Finding Purpose Part III: Into Recovery , by Robyn 17


My decision to recover did not come lightly, nor did I completely commit myself to it when I chose to do so. To even begin to start thinking about recovery you first need to acknowledge and accept the fact you have a problem, which I did not. Despite being dangerously underweight I still saw myself in the mirror covered in excess fat, and despite eating next to nothing I still felt I was eating too much. My body, as warned, was beginning to whither away to the point where I was no longer able to do a full day in school, unable to walk any further than half a mile without feeling breathless and weak and my ability to think straight was diminishing.

When you’re dominated by such a mental state, happiness and good health soon become words that are forbidden. One of the most difficult aspects of recovery, along side many others, was the idea of no longer being anorexic. This illness soon became my identity, the same way you find people identifying themselves by their nationality, their ambitions, or their heritage. I was my illness.

I feared the concept of recovery to the extent that I became a compulsive liar, to my family as well as the professionals who were trying to help me. I would find myself lying about my behaviors because I was too afraid to change. They were trying to take my identity away from me and I didn’t know how to deal with it. For a long time during my recovery I consistently threw away my food, took excessive amounts of laxatives and silently did exercises in my room to prevent myself from gaining weight. I manipulated the number on the scales by water loading before my therapy sessions and I would write more food in my “daily intake” diary to trick my therapist in to believing that I was eating the right amount of food. I would not allow myself to fully commit to recovery.


There came a point where I knew what I was doing was wrong. I was continuing to act on awful behaviors and I felt guilty and ashamed for doing so. I was lying to people who loved me and I was depriving myself of life. I was constantly having inner battles with the voices inside my head, one insisting I was to eat otherwise I would end up dying, and the other arguing and screaming at me to continue starving myself.
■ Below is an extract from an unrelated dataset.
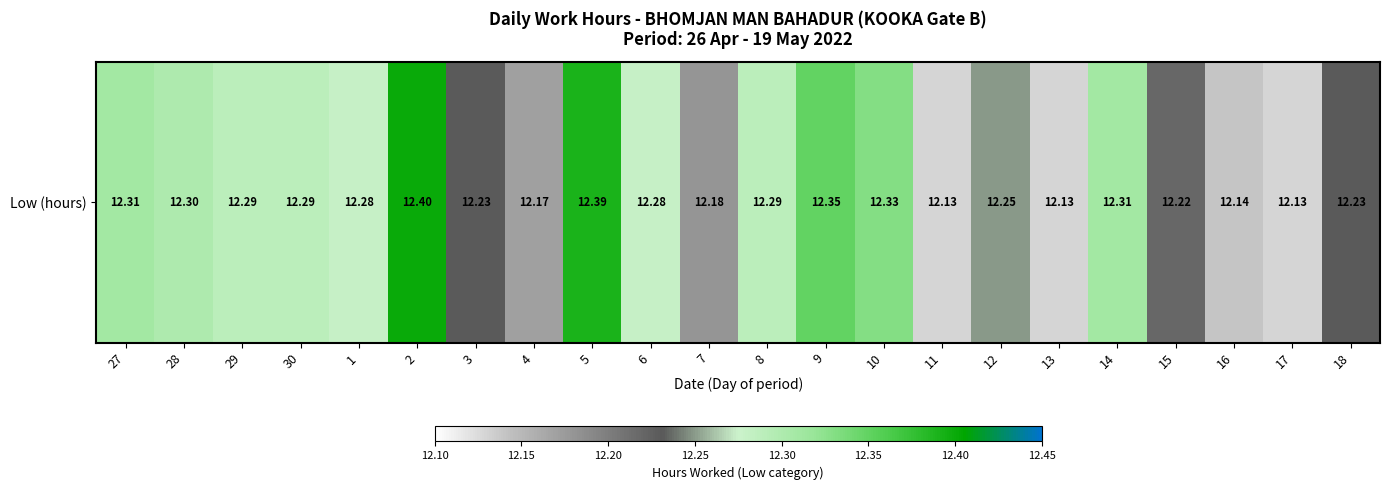

Rank the categories by value from highest to lowest.

2, 5, 9, 10, 27, 14, 28, 29, 30, 8, 1, 6, 12, 3, 18, 15, 7, 4, 16, 11, 13, 17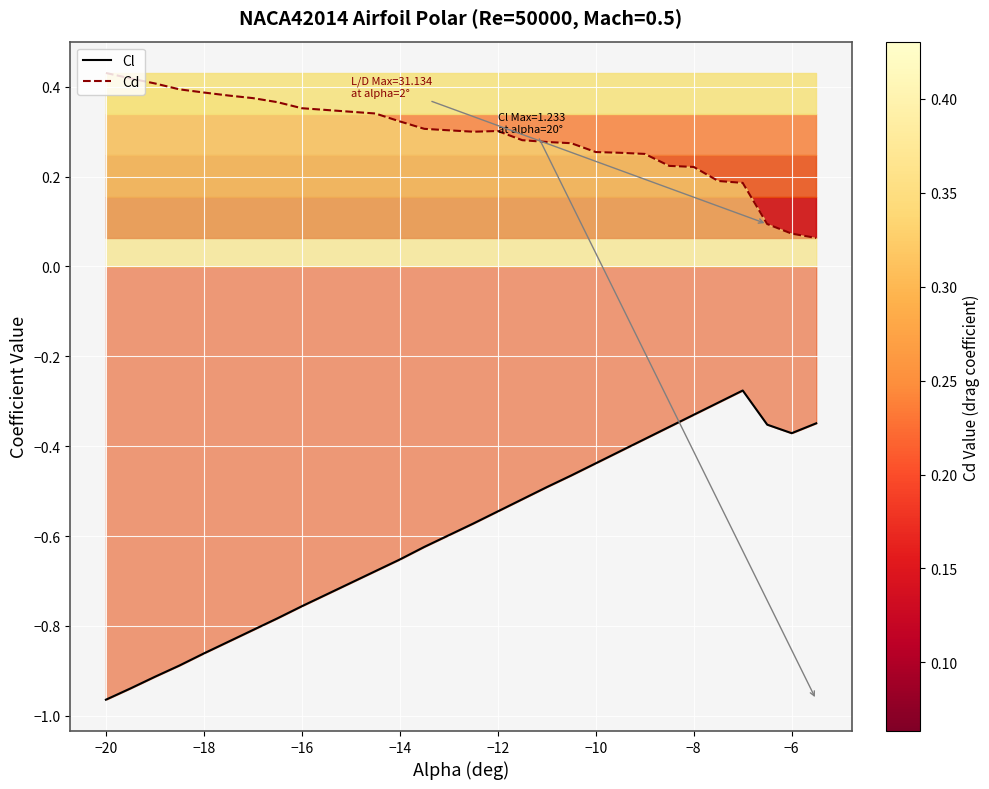

What is the highest value of the Cl line series?

-0.3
As exhausting and mentally draining as it was, that in itself was progress because it meant that there was a small part of me that still wanted to live. I was also beginning to become much more aware of the people around me and how they were living their day to day lives. I felt a sense of admiration and envy: they were able to eat food without wanting to punish themselves for it the way I did, their smiles on their faces seemed genuine, and they had much bigger priorities than the size of their thighs or the amount of calories they’ll be allowed in their next meal. Normality was desirable.

It was other people’s happiness that drove me to make better, healthier decisions for myself, but also to try to prevent people from going down the dark path I went on. I was asked by one of my teachers, who helped me throughout the time I was struggling with school, whether I would like to speak to some girls a year or two younger than me about my experience. If there is one thing I’ve learned throughout having anorexia, it’s the stigma and silence towards the illness. People are still trying to avoid discussing the problem, whether that’s due to lack of education about it, or simply because they don’t want to confront the traumatic consequences of having the illness, I don’t know, but the more people that continue to silence the problem the more the people who are suffering with it will continue to feel terribly isolated and completely oblivious who to turn to for help. I spoke with the group of 13 year old girls for 2 hours; I told them my story, they asked me questions and we all shared similar experiences as well as plenty of tears. From then on I could not have been more appreciative of recovery.

Now, unfortunately, I can’t tell you what it feels like to be fully recovered because there are still days where I battle with voices in my head, and there are still days where I truly miss being several pounds underweight, and the feeling of starvation. But what I can tell you is that I have built the strength to acknowledge that these thoughts are there and not act on them, I wait for them to pass and for reality to override the negativity. 2 or 3 years ago I thought I would never feel happiness again, but I can safely say that I have never enjoyed my life the way I am right now, and that’s something I thought I was completely incapable of achieving. I have learned that I am worthy of living.